EXTRAIT DU TEXTE —
>>>

Chez Groupama, on n’a pris aucun risque
D’autres n’ont pas attendu aussi longtemps pour dévoiler leurs batteries mais, par le passé, la liste des 176 participants était connue bien avant et, hier, les dossards n’étaient toujours pas attribués. Si Groupama-FDJ a révélé sa liste le 22juin, à en croire son manager Marc Madiot, elle ne lui a coûté aucune nuit blanche: «Sélectionner, c’est écarter, cela fait partie du jeu.» Son équipe a été épargnée par les variants (seul Quentin Pacher a été testé positif ), tout comme celle d’AG2R-Citroën où Clément Berthet a vu deux petites barres s’afficher sur son test: «Il n’avait pas de symptômes, explique son patron Vincent Lavenu. Il est sur la liste des remplaçants, mais cela n’a pas bouleversé le mode de sélection.»
À l’inverse, le Tour de Suisse a marqué un vrai tournant dans la préparation de la plupart des autres équipes avec une vague de cas positifs qui avait mis sur le flanc, entre autres, Marc Hirschi, Tom Pidcock, Alexander Vlasov et poussé Bahrain, Alpecin ou UAE Teams à ne pas reprendre le départ au matin de l’étape de Locarno. Comme EF Education, Jumbo Visma, en stage à Tignes jusqu’à vendredi dernier, a attendu « d’être sûr que ceux qui étaient en Suisse, même s’ils étaient négatifs, ne deviennent pas positifs au bout d’une semaine » , révèle Mathieu Heijboer, directeur de la performance. Si aucun cas n’a été décelé dans la station parmi les coéquipiers de Primoz Roglic, testés tous les jours, la nouvelle vague a affecté «toute la préparation pour le Tour » et retardé « l’annonce de notre sélection » , poursuit Heijboer.

<<<

CONSIGNES —
1. Réécrivez sous forme de liste le paragraphe de l'extrait sur les sélections pour le Tour qui commence par « D'autres n'ont pas attendu aussi longtemps », en conservant ses faits principaux.
2. Poursuivez l'extrait sur les sélections pour le Tour à partir de sa dernière phrase.

DONNÉES À ANALYSER —
>>>

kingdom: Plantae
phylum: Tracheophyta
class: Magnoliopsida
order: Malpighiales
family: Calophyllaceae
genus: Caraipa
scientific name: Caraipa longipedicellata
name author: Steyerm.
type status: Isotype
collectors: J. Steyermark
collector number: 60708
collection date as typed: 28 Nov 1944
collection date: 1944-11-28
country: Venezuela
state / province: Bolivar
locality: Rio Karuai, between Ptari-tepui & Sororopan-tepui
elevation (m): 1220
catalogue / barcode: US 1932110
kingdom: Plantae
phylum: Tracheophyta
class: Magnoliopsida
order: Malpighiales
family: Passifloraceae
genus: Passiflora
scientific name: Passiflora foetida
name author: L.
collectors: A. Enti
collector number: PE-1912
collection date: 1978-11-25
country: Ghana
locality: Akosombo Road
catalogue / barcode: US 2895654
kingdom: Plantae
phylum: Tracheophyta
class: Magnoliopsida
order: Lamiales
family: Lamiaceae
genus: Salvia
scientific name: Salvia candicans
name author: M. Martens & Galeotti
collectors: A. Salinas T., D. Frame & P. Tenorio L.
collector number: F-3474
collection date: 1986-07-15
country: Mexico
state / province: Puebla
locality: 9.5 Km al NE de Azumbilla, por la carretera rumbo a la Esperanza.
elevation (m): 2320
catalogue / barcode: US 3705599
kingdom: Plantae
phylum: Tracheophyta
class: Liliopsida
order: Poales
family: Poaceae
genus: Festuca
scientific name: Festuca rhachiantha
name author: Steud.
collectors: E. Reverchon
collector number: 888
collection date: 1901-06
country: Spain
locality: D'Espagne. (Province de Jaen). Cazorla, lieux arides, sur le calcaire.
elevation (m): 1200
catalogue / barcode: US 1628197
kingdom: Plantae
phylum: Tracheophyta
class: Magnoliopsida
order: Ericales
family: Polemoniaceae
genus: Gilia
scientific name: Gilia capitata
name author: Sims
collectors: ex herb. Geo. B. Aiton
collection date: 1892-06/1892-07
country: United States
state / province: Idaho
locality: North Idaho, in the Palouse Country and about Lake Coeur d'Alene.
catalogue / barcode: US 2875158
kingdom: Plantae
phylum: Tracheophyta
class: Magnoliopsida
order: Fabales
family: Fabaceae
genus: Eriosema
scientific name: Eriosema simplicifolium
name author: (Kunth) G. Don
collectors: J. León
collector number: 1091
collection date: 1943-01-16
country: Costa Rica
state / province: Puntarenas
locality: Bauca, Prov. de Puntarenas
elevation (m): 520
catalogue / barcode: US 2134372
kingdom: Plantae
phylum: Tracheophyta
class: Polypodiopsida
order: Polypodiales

<<<

VOS RÉPONSES —
1.
- Par le passé, la liste des 176 participants était connue bien plus tôt ; hier, les dossards n'étaient toujours pas attribués.
- Groupama-FDJ a révélé sa liste le 22 juin. Selon son manager Marc Madiot, cela ne lui a coûté aucune nuit blanche : « Sélectionner, c'est écarter, cela fait partie du jeu. »
- Chez Groupama-FDJ, seul Quentin Pacher a été testé positif.
- Chez AG2R-Citroën, Clément Berthet a été testé positif sans symptômes. Il figure sur la liste des remplaçants, et selon son patron Vincent Lavenu, cela n'a pas bouleversé le mode de sélection.

2.
Chez Groupama non plus on n’a pris aucun risque: Thibaut Pinot comme David Gaudu sont restés bien au chaud et n’ont pas participé aux Championnats de France à Cholet le week-end dernier alors que Pogacar, en marge du Tour de Slovénie, a regretté de devoir se tenir à l’écart du public. Des principes de précaution bien assimilés par les coureurs à quelques jours de la plus grande course de la saison.
Lavenu cherche le savant dosage
D’ailleurs, hier dans l’avion qui menait certains d’entre eux à Copenhague, Guillaume Martin ou Anthony Turgis faisaient partie des rares passagers à porter des masques. Ce dont Romain Bardet, sur un autre vol, s’était ému un peu plus tôt dans un tweet.
Pour le reste, les derniers mois, ceux d’avant le nouveau protocole, ont ressemblé aux années précédentes, il a fallu jongler entre les blessures et les convalescences des uns, les derniers cas de Covid pour les autres, donc, et un début de Tour sélectif qui a obligé les managers à anticiper ce qui ne peut pas vraiment l’être. «Le parcours a forcément une influence sur nos choix mais on le connaît depuis un certain temps, on a eu le temps de le saucissonner, de le disséquer», avance Madiot.
Son homologue Vincent Lavenu a lui aussi cherché« uns avant dosage car c’est un Tour compliqué, il y a tellement de changements de parcours... La première semaine va être déterminante». Dans l’idéal, il aurait fallu une équipe jusqu’à la Porte du Hainaut puis une autre à partir de la Planche des Belles Filles, mais des choix tactiques ont dû être réalisés comme chez Jumbo qui, en mars après avoir reconnu plus précisément les premières étapes, a revu sa copie et opté pour des profils flandriens. Mais les équipes les moins embêtées au moment de coucher huit noms ont probablement été celles qui n’ont pas d’ambition au classement général, selon Lavenu: «Elles choisissent plus de baroudeurs et peuvent prendre plus de risques car elles s’en foutent du général.»
À l’issue de la première semaine dont Madiot veut «sortir indemne» , elles seront peut-être déjà un peu plus nombreuses dans ce cas.